Latent World Recovery: multimodal learning framework for missing modalities in bioscience
A new arXiv preprint introduces Latent World Recovery (LWR), a framework for multimodal learning when some modalities are unavailable at training or inference time. LWR aligns modality-specific embeddings in a shared latent space and fuses only available modalities, avoiding explicit reconstruction of missing ones. The approach is evaluated on incomplete multi-omics benchmarks for cancer phenotype classification and survival prediction, demonstrating robustness under partial observation.
TEVI: Sparse autoencoders for text-conditioned editing of CLIP image embeddings to improve vision-language alignment
TEVI is a framework that uses sparse autoencoders to disentangle CLIP image embeddings and a learned masking module to selectively reconstruct embeddings conditioned on a given caption, addressing the information imbalance between images and their captions. The approach improves image-text retrieval on both coarse-grained benchmarks (MS COCO, Flickr) and fine-grained long-caption benchmarks (IIW, DOCCI), with larger gains on richer captions. The work also shows improved robustness on the RoCOCO benchmark.

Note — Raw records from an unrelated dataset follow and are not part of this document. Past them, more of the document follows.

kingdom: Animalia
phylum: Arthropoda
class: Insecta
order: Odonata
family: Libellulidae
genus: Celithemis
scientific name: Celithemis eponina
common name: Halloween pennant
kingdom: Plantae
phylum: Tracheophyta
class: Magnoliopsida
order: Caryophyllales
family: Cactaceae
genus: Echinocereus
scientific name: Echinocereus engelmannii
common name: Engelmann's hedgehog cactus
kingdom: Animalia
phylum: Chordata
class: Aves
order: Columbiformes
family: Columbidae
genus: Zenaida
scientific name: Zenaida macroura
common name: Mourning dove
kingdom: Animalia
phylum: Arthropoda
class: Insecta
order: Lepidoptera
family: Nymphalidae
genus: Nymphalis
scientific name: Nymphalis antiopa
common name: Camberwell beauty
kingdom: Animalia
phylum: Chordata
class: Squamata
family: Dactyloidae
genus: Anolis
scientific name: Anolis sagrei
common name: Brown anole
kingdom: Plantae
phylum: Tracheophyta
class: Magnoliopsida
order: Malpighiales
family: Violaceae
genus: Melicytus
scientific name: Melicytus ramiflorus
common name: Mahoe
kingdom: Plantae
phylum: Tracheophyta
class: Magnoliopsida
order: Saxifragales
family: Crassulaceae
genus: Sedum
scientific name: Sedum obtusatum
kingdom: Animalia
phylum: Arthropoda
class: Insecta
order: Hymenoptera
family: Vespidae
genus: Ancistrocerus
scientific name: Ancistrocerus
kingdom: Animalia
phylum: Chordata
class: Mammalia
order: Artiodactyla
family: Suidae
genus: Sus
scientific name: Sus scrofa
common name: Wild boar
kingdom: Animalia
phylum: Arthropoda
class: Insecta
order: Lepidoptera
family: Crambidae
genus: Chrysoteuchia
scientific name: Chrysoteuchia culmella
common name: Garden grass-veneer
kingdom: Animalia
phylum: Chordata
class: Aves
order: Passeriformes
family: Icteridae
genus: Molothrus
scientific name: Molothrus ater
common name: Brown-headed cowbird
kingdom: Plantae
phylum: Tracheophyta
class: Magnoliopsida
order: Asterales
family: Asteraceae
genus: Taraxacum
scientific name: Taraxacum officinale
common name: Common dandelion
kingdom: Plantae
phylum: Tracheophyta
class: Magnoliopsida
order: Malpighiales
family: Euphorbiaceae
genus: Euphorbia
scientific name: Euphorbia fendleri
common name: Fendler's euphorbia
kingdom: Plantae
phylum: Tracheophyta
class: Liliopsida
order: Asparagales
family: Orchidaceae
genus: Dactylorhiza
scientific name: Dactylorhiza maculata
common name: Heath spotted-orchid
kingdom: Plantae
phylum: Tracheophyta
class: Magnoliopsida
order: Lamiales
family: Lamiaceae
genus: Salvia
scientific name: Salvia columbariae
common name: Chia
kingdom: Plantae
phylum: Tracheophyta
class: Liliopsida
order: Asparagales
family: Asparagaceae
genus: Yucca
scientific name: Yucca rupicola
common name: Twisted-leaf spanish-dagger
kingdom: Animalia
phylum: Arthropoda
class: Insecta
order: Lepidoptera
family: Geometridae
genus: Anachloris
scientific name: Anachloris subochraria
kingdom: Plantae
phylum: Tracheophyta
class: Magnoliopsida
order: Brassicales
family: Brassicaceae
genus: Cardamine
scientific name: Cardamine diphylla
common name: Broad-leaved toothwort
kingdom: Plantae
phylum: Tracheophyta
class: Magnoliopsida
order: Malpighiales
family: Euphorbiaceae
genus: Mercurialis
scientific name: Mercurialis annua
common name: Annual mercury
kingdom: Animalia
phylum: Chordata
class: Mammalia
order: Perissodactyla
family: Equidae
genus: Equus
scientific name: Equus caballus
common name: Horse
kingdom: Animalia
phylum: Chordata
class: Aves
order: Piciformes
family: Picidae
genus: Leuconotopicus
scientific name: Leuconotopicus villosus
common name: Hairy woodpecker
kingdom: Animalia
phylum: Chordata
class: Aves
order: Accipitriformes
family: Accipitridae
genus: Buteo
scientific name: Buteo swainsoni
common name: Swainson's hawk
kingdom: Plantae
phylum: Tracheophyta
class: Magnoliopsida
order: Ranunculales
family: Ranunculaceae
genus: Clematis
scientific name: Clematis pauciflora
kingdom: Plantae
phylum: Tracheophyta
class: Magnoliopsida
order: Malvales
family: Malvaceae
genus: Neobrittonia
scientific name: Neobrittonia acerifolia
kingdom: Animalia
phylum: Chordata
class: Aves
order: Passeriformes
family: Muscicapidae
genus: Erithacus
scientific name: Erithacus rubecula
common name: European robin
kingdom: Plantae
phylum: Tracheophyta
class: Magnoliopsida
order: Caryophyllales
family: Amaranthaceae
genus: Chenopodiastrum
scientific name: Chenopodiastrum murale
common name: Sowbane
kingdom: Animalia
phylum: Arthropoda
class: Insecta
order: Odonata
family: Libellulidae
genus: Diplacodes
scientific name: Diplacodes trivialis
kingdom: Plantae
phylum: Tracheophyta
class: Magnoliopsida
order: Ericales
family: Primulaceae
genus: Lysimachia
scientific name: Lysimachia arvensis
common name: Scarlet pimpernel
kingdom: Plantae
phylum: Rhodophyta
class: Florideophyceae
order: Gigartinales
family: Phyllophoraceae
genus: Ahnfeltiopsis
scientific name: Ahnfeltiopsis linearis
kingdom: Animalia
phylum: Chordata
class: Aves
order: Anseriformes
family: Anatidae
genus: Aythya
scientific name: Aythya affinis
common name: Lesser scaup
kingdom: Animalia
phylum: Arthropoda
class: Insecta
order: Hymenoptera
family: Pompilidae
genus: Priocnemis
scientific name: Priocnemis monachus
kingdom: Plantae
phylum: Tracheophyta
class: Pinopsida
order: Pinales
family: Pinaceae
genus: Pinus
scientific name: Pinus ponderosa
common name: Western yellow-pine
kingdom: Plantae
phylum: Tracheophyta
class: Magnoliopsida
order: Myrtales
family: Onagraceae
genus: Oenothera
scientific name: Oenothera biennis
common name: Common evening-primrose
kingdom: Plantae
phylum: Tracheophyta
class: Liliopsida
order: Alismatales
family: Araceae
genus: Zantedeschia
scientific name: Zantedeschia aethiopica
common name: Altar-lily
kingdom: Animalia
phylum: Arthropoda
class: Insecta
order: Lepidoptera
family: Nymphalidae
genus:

Audio Interaction Model: Unified Streaming LALM with Always-On Perceive-Decide-Respond Loop
Researchers introduce the Audio Interaction Model framework and a concrete implementation called Audio-Interaction, a unified streaming Large Audio Language Model that handles both offline tasks and real-time audio interaction through a continuous perceive-decide-respond loop. The system is built on SoundFlow, a framework covering data construction, training, and asynchronous low-latency inference. The authors also release StreamAudio-2M, a 2.6M-item streaming corpus spanning 28 sub-tasks, and Proactive-Sound-Bench for evaluating proactive audio intervention. Evaluated across 8 benchmarks, the model preserves competitive offline performance while enabling real-time ASR, streaming instruction following, and proactive response capabilities not available in prior offline LALMs.